▸ **Exercise details**:
Return the passage of the patent claims starting at "13. A tool ('10)" and ending at "intermediate port (62).", copied word for word.

▸ **Extract to read**:
§ §

6. A tool (10) as claimed in claim 5, in which said control piston (18) has an axially disposed passage (46) and a seal (50, 52) against the mandrel at both ends of the passage, the mandrel (14) having two ports (120, 130) communicating each of said annular chambers (102, 104) with the mandrel bore (20) and an intermediate port (60) venting said passage (46), the piston (18) in the actuate position connecting one chamber with the passage and the other chamber with the piston bore beyond the seals (50, 52), and vice-versa in said de-actuate position.

7. A tool (10) as claimed in any of claims 4 to 6, in which the mandrel bore (20) and piston (18) are stepped, the annular piston chamber (46) formed by said step (64) between them being vented so that pressure of drilling mud in the body moves the piston along the mandrel to close said piston chamber.

8. A tool (10) as claimed in any of claims 4 to 7, in which the piston (18) and mandrel (14) between them define a barrel cam (72') so that the piston rotates on axial movement thereof relative to the mandrel (14), the cam permitting different strokes of the piston (18) in dependence upon the angular position (18) of the piston in the mandrel (14).

9. A tool (10) as claimed in claim 8, in which the piston (18) and mandrel (14) have inter-digitating castellations (78a, 78b) which, when they oppose one another in a first angular position of the piston (18) with respect to the mandrel (14), as determined by the barrel cam (72'), permit the piston (18) to move to one of said actuate and de-actuate positions and, when they inter-digitate, permit the piston (18) to move to the other of said actuate and de-actuate positions.

10. A tool (10) as claim in claim 9, in which the barrel cam (72') comprises a pin (74) in a track (76) and the track (76) is arranged so that rotation of the piston (18) with respect to the mandrel (14) is complete before the castellations (78a, 78b) engage one another.

11. A tool (10) as claimed in claim 10, in which the track (76) is on the piston (18) and the pin (74) is on the mandrel (14).

12. A tool (10) as claimed in claim 10 or 11, in which the track (76) is so arranged that the castellations (78a, 78b) abut in either the actuate or de-actuate positions and transmit axial hydraulic forces between the piston (18) and mandrel (14) before the pin (74) reaches the end of the track (76).

13. A tool ('10) as claimed in claim 5, or any of claims 6 to 12 when dependent on claim 5, in which the return step (64) is inward of the body (12) and comprises two rings (90, 92) interconnected and captivating between them ring sectors (98) received in an annular groove (96) in the body (12).

14. A tool (10) as claimed in claims 6 and 13, in which a passage (62) through the return step (64) is vented and communicates with said intermediate port (60) of the mandrel '(14), the mandrel (14) being sealed to the return step (64) on either side of said passage and intermediate port (62).

§ §

▸ **Entries shown**:
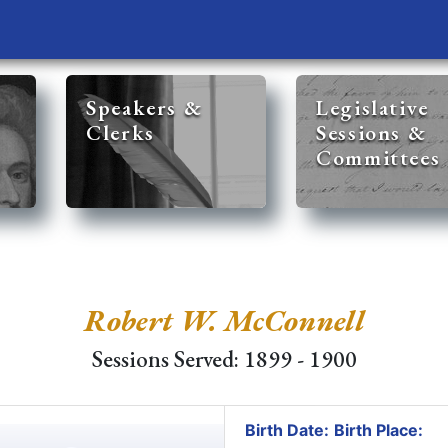
Speakers &
Legislative
Clerks
Sessions &
Committees
Robert W. McConnell
Sessions Served: 1899 - 1900
Birth Date:
Birth Place:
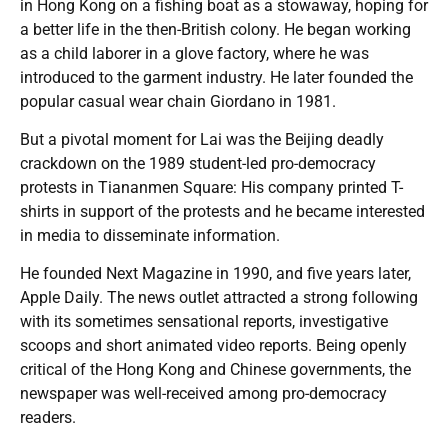
in Hong Kong on a fishing boat as a stowaway, hoping for
a better life in the then-British colony. He began working
as a child laborer in a glove factory, where he was
introduced to the garment industry. He later founded the
popular casual wear chain Giordano in 1981.
But a pivotal moment for Lai was the Beijing deadly
crackdown on the 1989 student-led pro-democracy
protests in Tiananmen Square: His company printed T-
shirts in support of the protests and he became interested
in media to disseminate information.
He founded Next Magazine in 1990, and five years later,
Apple Daily. The news outlet attracted a strong following
with its sometimes sensational reports, investigative
scoops and short animated video reports. Being openly
critical of the Hong Kong and Chinese governments, the
newspaper was well-received among pro-democracy
readers.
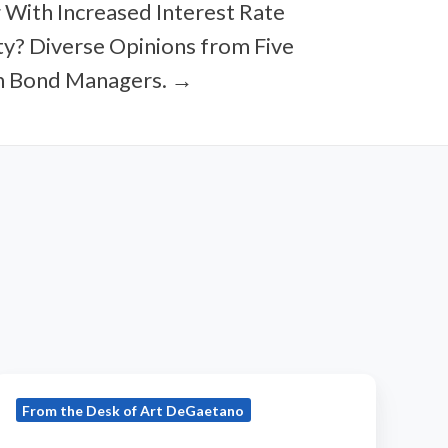
 With Increased Interest Rate
ity? Diverse Opinions from Five
n Bond Managers. →
2016
From the Desk of Art DeGaetano
JULY
ortfolio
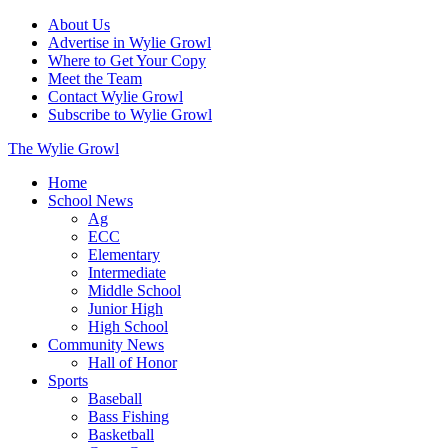
About Us
Advertise in Wylie Growl
Where to Get Your Copy
Meet the Team
Contact Wylie Growl
Subscribe to Wylie Growl
The Wylie Growl
Home
School News
Ag
ECC
Elementary
Intermediate
Middle School
Junior High
High School
Community News
Hall of Honor
Sports
Baseball
Bass Fishing
Basketball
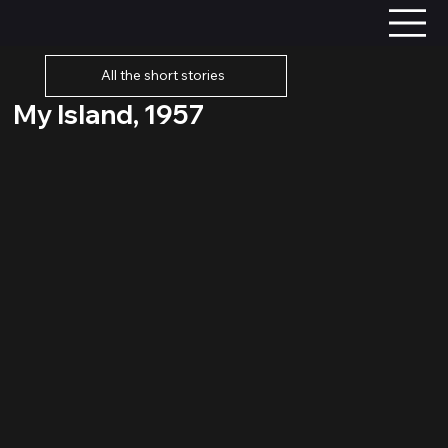
All the short stories
My Island, 1957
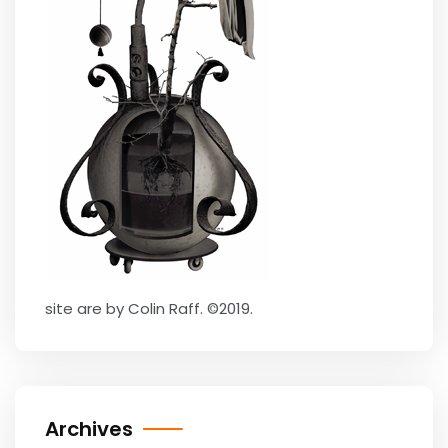
site are by Colin Raff. ©2019.
Archives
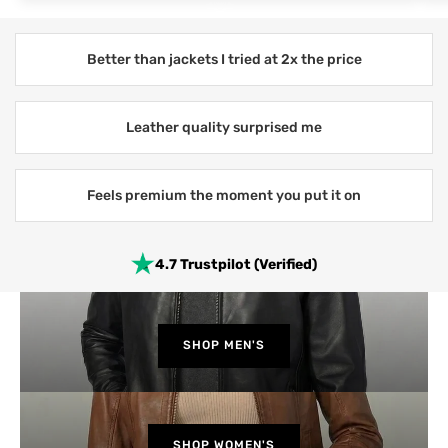
Better than jackets I tried at 2x the price
Leather quality surprised me
Feels premium the moment you put it on
4.7 Trustpilot (Verified)
SHOP MEN'S
SHOP WOMEN'S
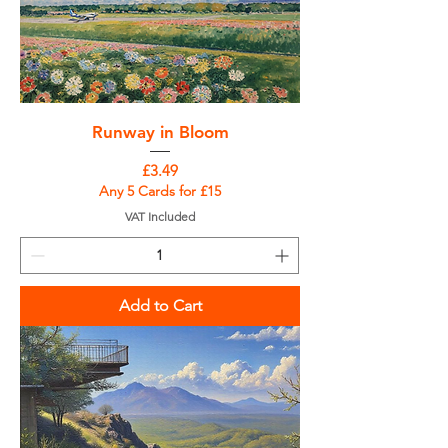
Runway in Bloom
Price
£3.49
Any 5 Cards for £15
VAT Included
Add to Cart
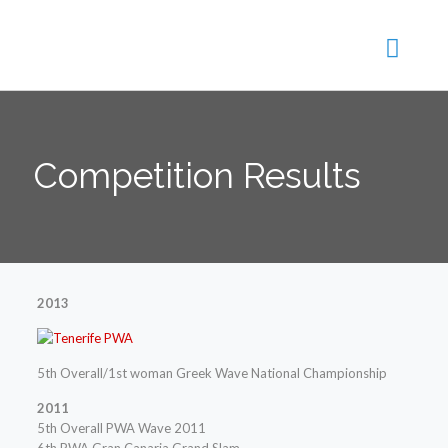
Competition Results
2013
5th Overall/1st woman Greek Wave National Championship
2011
5th Overall PWA Wave 2011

§ §

▸ **Response**:
13. A tool ('10) as claimed in claim 5, or any of claims 6 to 12 when dependent on claim 5, in which the return step (64) is inward of the body (12) and comprises two rings (90, 92) interconnected and captivating between them ring sectors (98) received in an annular groove (96) in the body (12).

14. A tool (10) as claimed in claims 6 and 13, in which a passage (62) through the return step (64) is vented and communicates with said intermediate port (60) of the mandrel '(14), the mandrel (14) being sealed to the return step (64) on either side of said passage and intermediate port (62).